I spent some time yesterday talking to an independently wealthy individual who has recently made a late stage investment into a technology company and discussing the factors that had lead to his decision to go ahead.
It was enlightening to actually talk to someone who operates on the investment side and see the things he was looking for and how they matched up to the advice given to companies seeking investment. I asked his permission to share the observations I got from the conversation as I thought they would also be interesting to you.
I obviously can't disclose details of the specific product or market, however the product is designed to take an existing high-margin business that has shrinking relevance and volumes and renovate it to make it appropriate to the modern world.
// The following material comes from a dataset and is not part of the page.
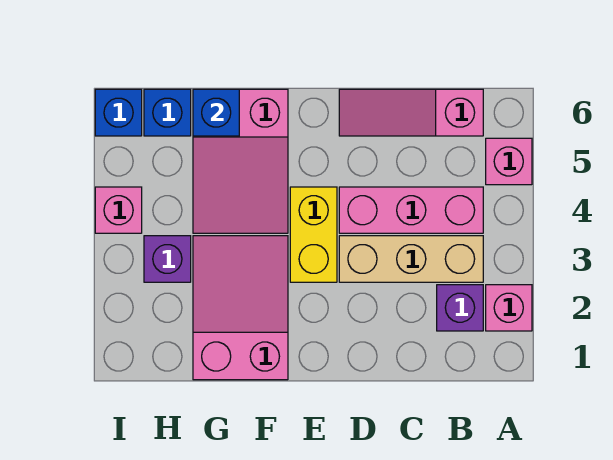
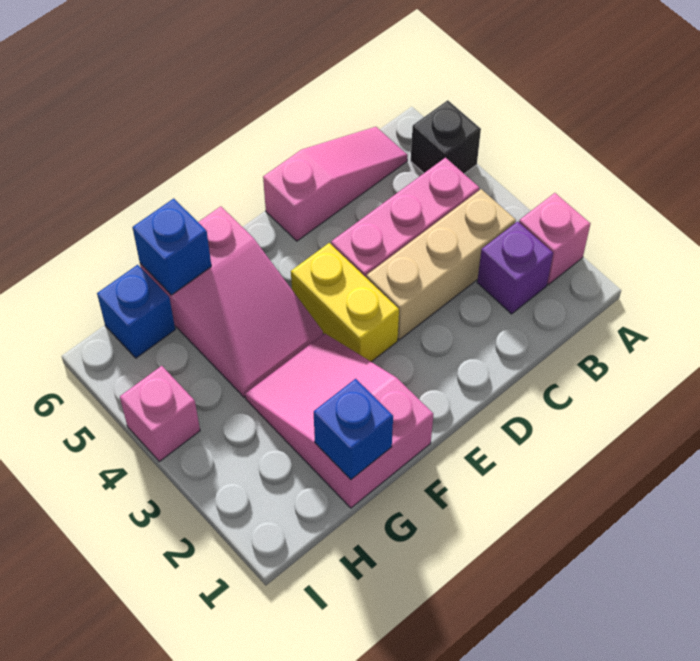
pink 1x1 brick [486,138,532,185] -> black 1x1 brick [411,100,481,174]
pink 1x3 slope [339,89,483,136] -> pink 1x3 slope turned to [263,127,408,241]
purple 1x1 brick [144,236,191,282] -> none
blue 1x1 brick [95,89,142,136] -> blue 1x1 brick moved to [314,379,393,479]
Rather than being disruptive, the technology promises to increase revenue for all the existing players in the related fields.
After a skim of the documents my own professional opinion is that the technology is not terrifically complex and well within the kind of scope that I'd expect a small team to be able to deliver. It combines a well known solution to another similar problem with existing off-the-shelf technology to bring it to a new market. The solution is covered by a US patent.
The investment process:
The individual was introduced to the opportunity by a credible veteran of a related market, whilst playing golf, and a prospectus was later supplied.
General observations on deciding factors:
The investor clearly took note of the credentials of the team he was investing in, in fact I would say that their pedigree was the deciding factor. I don't believe a team with shorter resumes but more recent hands on experience would have had the same response.
A credible route to buy in from the various gatekeepers who could block the technology was important, but this was assumed as a follow on from the team's credentials.
The story told by the prospectus was critical, and the way it laid down a logical narrative from now to exit provided the main structure for thinking about the investment and potential returns.
The financial statements in the prospectus were viewed as optimistic, with major decisions about viability being based on one tenth of the stated returns. A 'hit' was hoped for but not relied upon. However the numbers in the prospectus were used as the basis for factoring down the returns.
Early validation (in the form of an overseas deal) was viewed as a highly promising indicator.
There was one highly troublesome statement in the prospectus; this had been updated verbally to take account of recent developments by the investors contact. The verbal reassurance was sufficient to provide confidence.
Despite the issues of enforcing patents (cost of legal action, possibility of nullification, inability to enforce them in Europe) they were viewed as a key barrier to competition and a major deciding factor.
The reason that I find this interesting is because of the dissimilarities with the early stage investment market that we are so heavily involved in. We tend to optimise for:
- Disruption over co-operation.
- More complex technologies.
- Technology over story and a focus on the product rather than the way it will be bought to market and protected.
- A focus on execution ability in the team, rather than connections and pedigree.
- Speed of execution and iteration over patents to raise barriers to entry.
This is only one data point, so there may be late stage investors who also value those things.
However presumably as you go through the process you will start to pick up pressure from advisors to shift focus and may need to rethink the way you look at your own business so you can be ready for the kind of questions later stage investors will ask.
The major thing that I do take away from this is that everyone loves early validation, and the sooner you can test your ideas out on paying customers the better.